I don't see why we should typecheck it at all. It can become a valid syntax with no meaning, that is open for macro use (though I agree with @steffahn that it's better if we'll require macro authors to specify a dependency on it).

But I have other problem with this proposal: the syntax can be used only once. If you use it for #[derive(Default)], for example, you can't use it for anything else, say #[serde(default)].

And it means one of two:

• You fall back to existing mechanisms like attributes.
• You don't need different expressions, because they should be the same. But then there isn't much of advantage in this RFC, since you can just express all of them by a manually-implemented Default, and manually implementing one trait is not such a big deal.

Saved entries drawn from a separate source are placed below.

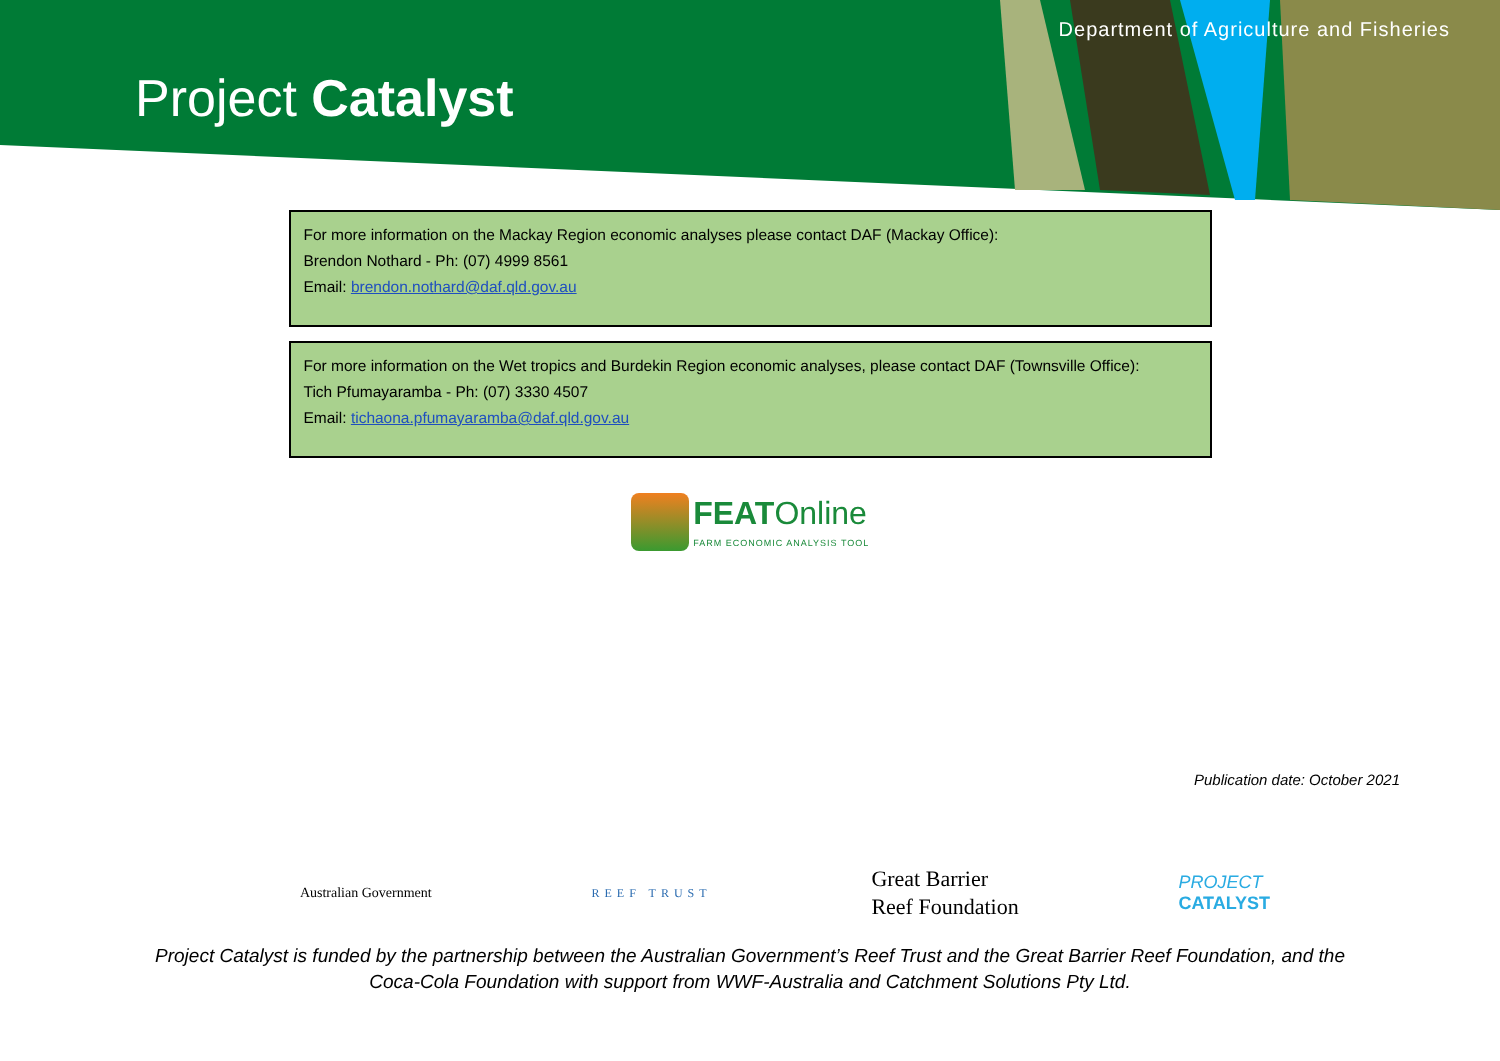Department of Agriculture and Fisheries
Project Catalyst
For more information on the Mackay Region economic analyses please contact DAF (Mackay Office):
Brendon Nothard - Ph: (07) 4999 8561
Email: brendon.nothard@daf.qld.gov.au
For more information on the Wet tropics and Burdekin Region economic analyses, please contact DAF (Townsville Office):
Tich Pfumayaramba - Ph: (07) 3330 4507
Email: tichaona.pfumayaramba@daf.qld.gov.au
FEATOnline
FARM ECONOMIC ANALYSIS TOOL
Publication date: October 2021
Australian Government
REEF TRUST
Great Barrier
Reef Foundation
PROJECT
CATALYST
Project Catalyst is funded by the partnership between the Australian Government’s Reef Trust and the Great Barrier Reef Foundation, and the Coca-Cola Foundation with support from WWF-Australia and Catchment Solutions Pty Ltd.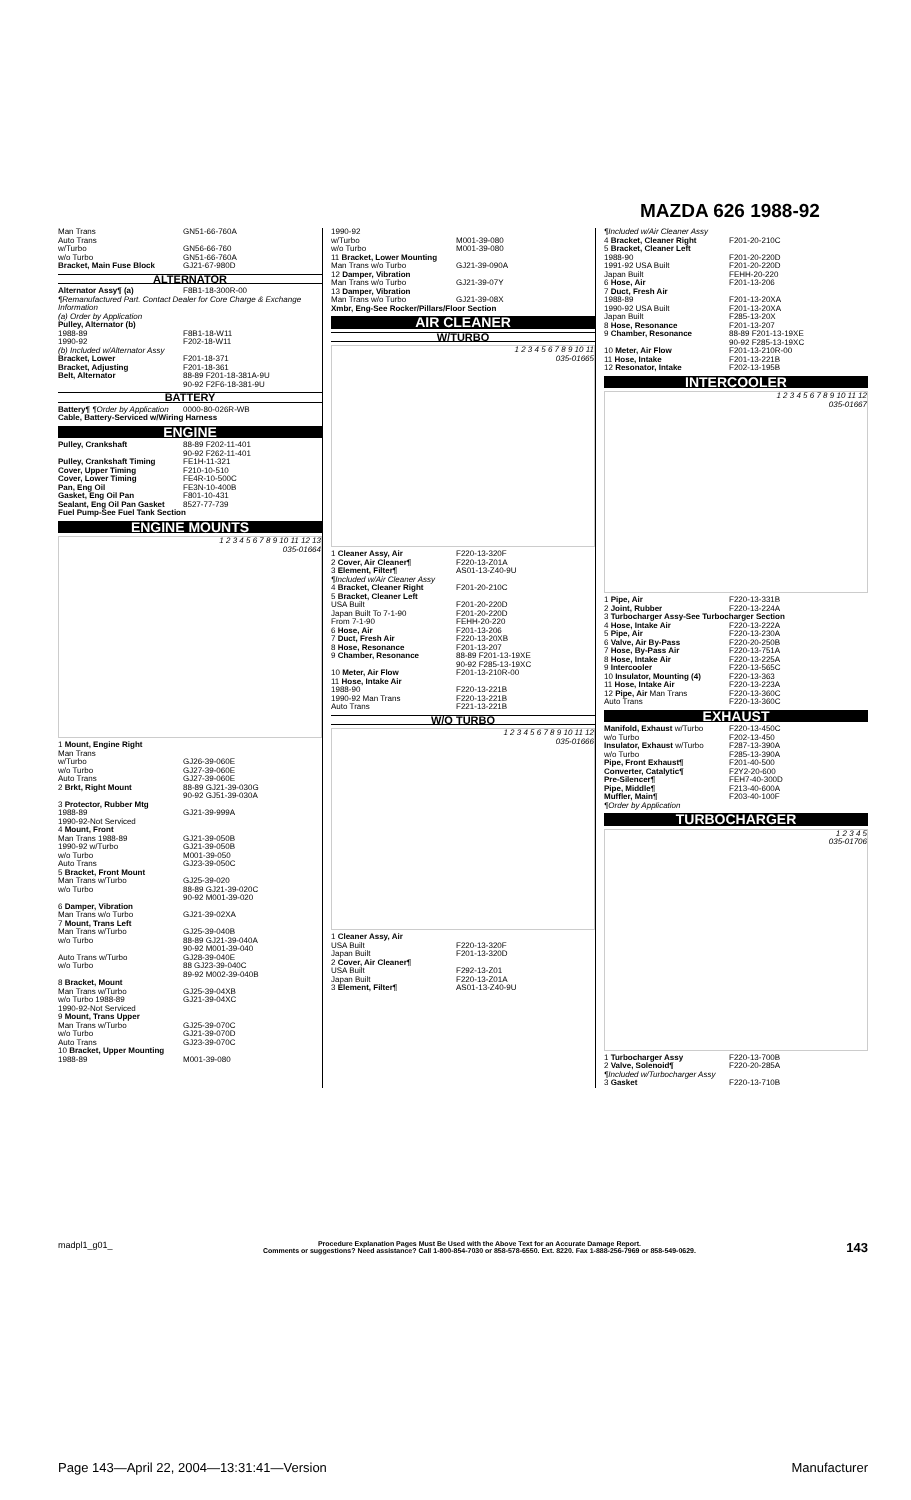MAZDA 626 1988-92
| Man Trans | GN51-66-760A |
| Auto Trans | |
| w/Turbo | GN56-66-760 |
| w/o Turbo | GN51-66-760A |
| Bracket, Main Fuse Block | GJ21-67-980D |
ALTERNATOR
| Alternator Assy¶ (a) | F8B1-18-300R-00 |
| ¶Remanufactured Part. Contact Dealer for Core Charge & Exchange Information | |
| (a) Order by Application | |
| Pulley, Alternator (b) | |
| 1988-89 | F8B1-18-W11 |
| 1990-92 | F202-18-W11 |
| (b) Included w/Alternator Assy | |
| Bracket, Lower | F201-18-371 |
| Bracket, Adjusting | F201-18-361 |
| Belt, Alternator | 88-89 F201-18-381A-9U 90-92 F2F6-18-381-9U |
BATTERY
| Battery¶ ¶Order by Application | 0000-80-026R-WB |
| Cable, Battery-Serviced w/Wiring Harness | |
ENGINE
| Pulley, Crankshaft | 88-89 F202-11-401 90-92 F262-11-401 |
| Pulley, Crankshaft Timing | FE1H-11-321 |
| Cover, Upper Timing | F210-10-510 |
| Cover, Lower Timing | FE4R-10-500C |
| Pan, Eng Oil | FE3N-10-400B |
| Gasket, Eng Oil Pan | F801-10-431 |
| Sealant, Eng Oil Pan Gasket | 8527-77-739 |
| Fuel Pump-See Fuel Tank Section | |
ENGINE MOUNTS
1 2 3 4 5 6 7 8 9 10 11 12 13
035-01664
| 1 Mount, Engine Right | |
| Man Trans | |
| w/Turbo | GJ26-39-060E |
| w/o Turbo | GJ27-39-060E |
| Auto Trans | GJ27-39-060E |
| 2 Brkt, Right Mount | 88-89 GJ21-39-030G 90-92 GJ51-39-030A |
| 3 Protector, Rubber Mtg | |
| 1988-89 | GJ21-39-999A |
| 1990-92-Not Serviced | |
| 4 Mount, Front | |
| Man Trans 1988-89 | GJ21-39-050B |
| 1990-92 w/Turbo | GJ21-39-050B |
| w/o Turbo | M001-39-050 |
| Auto Trans | GJ23-39-050C |
| 5 Bracket, Front Mount | |
| Man Trans w/Turbo | GJ25-39-020 |
| w/o Turbo | 88-89 GJ21-39-020C 90-92 M001-39-020 |
| 6 Damper, Vibration | |
| Man Trans w/o Turbo | GJ21-39-02XA |
| 7 Mount, Trans Left | |
| Man Trans w/Turbo | GJ25-39-040B |
| w/o Turbo | 88-89 GJ21-39-040A 90-92 M001-39-040 |
| Auto Trans w/Turbo | GJ28-39-040E |
| w/o Turbo | 88 GJ23-39-040C 89-92 M002-39-040B |
| 8 Bracket, Mount | |
| Man Trans w/Turbo | GJ25-39-04XB |
| w/o Turbo 1988-89 | GJ21-39-04XC |
| 1990-92-Not Serviced | |
| 9 Mount, Trans Upper | |
| Man Trans w/Turbo | GJ25-39-070C |
| w/o Turbo | GJ21-39-070D |
| Auto Trans | GJ23-39-070C |
| 10 Bracket, Upper Mounting | |
| 1988-89 | M001-39-080 |
| 1990-92 | |
| w/Turbo | M001-39-080 |
| w/o Turbo | M001-39-080 |
| 11 Bracket, Lower Mounting | |
| Man Trans w/o Turbo | GJ21-39-090A |
| 12 Damper, Vibration | |
| Man Trans w/o Turbo | GJ21-39-07Y |
| 13 Damper, Vibration | |
| Man Trans w/o Turbo | GJ21-39-08X |
| Xmbr, Eng-See Rocker/Pillars/Floor Section | |
AIR CLEANER
W/TURBO
1 2 3 4 5 6 7 8 9 10 11
035-01665
| 1 Cleaner Assy, Air | F220-13-320F |
| 2 Cover, Air Cleaner¶ | F220-13-Z01A |
| 3 Element, Filter¶ | AS01-13-Z40-9U |
| ¶Included w/Air Cleaner Assy | |
| 4 Bracket, Cleaner Right | F201-20-210C |
| 5 Bracket, Cleaner Left | |
| USA Built | F201-20-220D |
| Japan Built To 7-1-90 | F201-20-220D |
| From 7-1-90 | FEHH-20-220 |
| 6 Hose, Air | F201-13-206 |
| 7 Duct, Fresh Air | F220-13-20XB |
| 8 Hose, Resonance | F201-13-207 |
| 9 Chamber, Resonance | 88-89 F201-13-19XE 90-92 F285-13-19XC |
| 10 Meter, Air Flow | F201-13-210R-00 |
| 11 Hose, Intake Air | |
| 1988-90 | F220-13-221B |
| 1990-92 Man Trans | F220-13-221B |
| Auto Trans | F221-13-221B |
W/O TURBO
1 2 3 4 5 6 7 8 9 10 11 12
035-01666
| 1 Cleaner Assy, Air | |
| USA Built | F220-13-320F |
| Japan Built | F201-13-320D |
| 2 Cover, Air Cleaner¶ | |
| USA Built | F292-13-Z01 |
| Japan Built | F220-13-Z01A |
| 3 Element, Filter¶ | AS01-13-Z40-9U |
| ¶Included w/Air Cleaner Assy | |
| 4 Bracket, Cleaner Right | F201-20-210C |
| 5 Bracket, Cleaner Left | |
| 1988-90 | F201-20-220D |
| 1991-92 USA Built | F201-20-220D |
| Japan Built | FEHH-20-220 |
| 6 Hose, Air | F201-13-206 |
| 7 Duct, Fresh Air | |
| 1988-89 | F201-13-20XA |
| 1990-92 USA Built | F201-13-20XA |
| Japan Built | F285-13-20X |
| 8 Hose, Resonance | F201-13-207 |
| 9 Chamber, Resonance | 88-89 F201-13-19XE 90-92 F285-13-19XC |
| 10 Meter, Air Flow | F201-13-210R-00 |
| 11 Hose, Intake | F201-13-221B |
| 12 Resonator, Intake | F202-13-195B |
INTERCOOLER
1 2 3 4 5 6 7 8 9 10 11 12
035-01667
| 1 Pipe, Air | F220-13-331B |
| 2 Joint, Rubber | F220-13-224A |
| 3 Turbocharger Assy-See Turbocharger Section | |
| 4 Hose, Intake Air | F220-13-222A |
| 5 Pipe, Air | F220-13-230A |
| 6 Valve, Air By-Pass | F220-20-250B |
| 7 Hose, By-Pass Air | F220-13-751A |
| 8 Hose, Intake Air | F220-13-225A |
| 9 Intercooler | F220-13-565C |
| 10 Insulator, Mounting (4) | F220-13-363 |
| 11 Hose, Intake Air | F220-13-223A |
| 12 Pipe, Air Man Trans | F220-13-360C |
| Auto Trans | F220-13-360C |
EXHAUST
| Manifold, Exhaust w/Turbo | F220-13-450C |
| w/o Turbo | F202-13-450 |
| Insulator, Exhaust w/Turbo | F287-13-390A |
| w/o Turbo | F285-13-390A |
| Pipe, Front Exhaust¶ | F201-40-500 |
| Converter, Catalytic¶ | F2Y2-20-600 |
| Pre-Silencer¶ | FEH7-40-300D |
| Pipe, Middle¶ | F213-40-600A |
| Muffler, Main¶ | F203-40-100F |
| ¶Order by Application | |
TURBOCHARGER
1 2 3 4 5
035-01706
| 1 Turbocharger Assy | F220-13-700B |
| 2 Valve, Solenoid¶ | F220-20-285A |
| ¶Included w/Turbocharger Assy | |
| 3 Gasket | F220-13-710B |
madpl1_g01_ Procedure Explanation Pages Must Be Used with the Above Text for an Accurate Damage Report.
Comments or suggestions? Need assistance? Call 1-800-854-7030 or 858-578-6550. Ext. 8220. Fax 1-888-256-7969 or 858-549-0629. 143
Page 143—April 22, 2004—13:31:41—Version Manufacturer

It took me a minute to realize that this is not the case as well. No, it's not the same, because a derive has to be explicitly included whereas Centril's RFC is native syntax that's always present.

It's semantically a default value for a field of a given type. Isn't that reason enough?

Why?

It will make it possible to use them for Centril's RFC, but it's only a symptom: the general problem, that we cannot change a feature to support default values - only until we stabilize or new features, will stay.

Semantically.

And the context varies. When #[derive(Default)] will paste it in the body of fn default() -> Self it will be typechecked there. But there can be other contexts. For example, what if some framework will allow you to provide async/fallible default?

I don't understand your question. Suppose I want to provide default value of 1 to the Default trait and 2 for serde. I can't.

Serde could still have an attribute for that special case, while using the common syntax for the easy case where all default-using derives need the same value. (Serde would still need the attribute for backward compatibility anyway, they simply need to pick the correct priority rule.)

That said, starting to support the common syntax might be a breaking change for a crate, since it could be present for another derive and subtly change behavior.

#[derive(changing_crate::WasUsingDefaultTrait, other_crate::AlreadyUsingSyntax)]
struct X {
    x: u8 = 1;
}

Whoops, WasUsingDefaultTrait now uses 1 instead of 0. (The above case was misleading before the change in changing_crate, but I believe it is not considered to be important for the definition of “breaking change”?)

I explicitly pointed on that:

This was already said:

cc @ekuber , since I'd still like to see exactly what was worked out in their previous thread

I don't see what the value of this is. Why is there need for custom syntax if attributes can achieve the same thing?

AFAIK non-string attributes are already stable, so the author of structopt could just update the crate so that it accepts non-string expressions for defaults as well, and the implementation of #[derive(Default)] could do the same. There is absolutely zero justification for separate syntax here.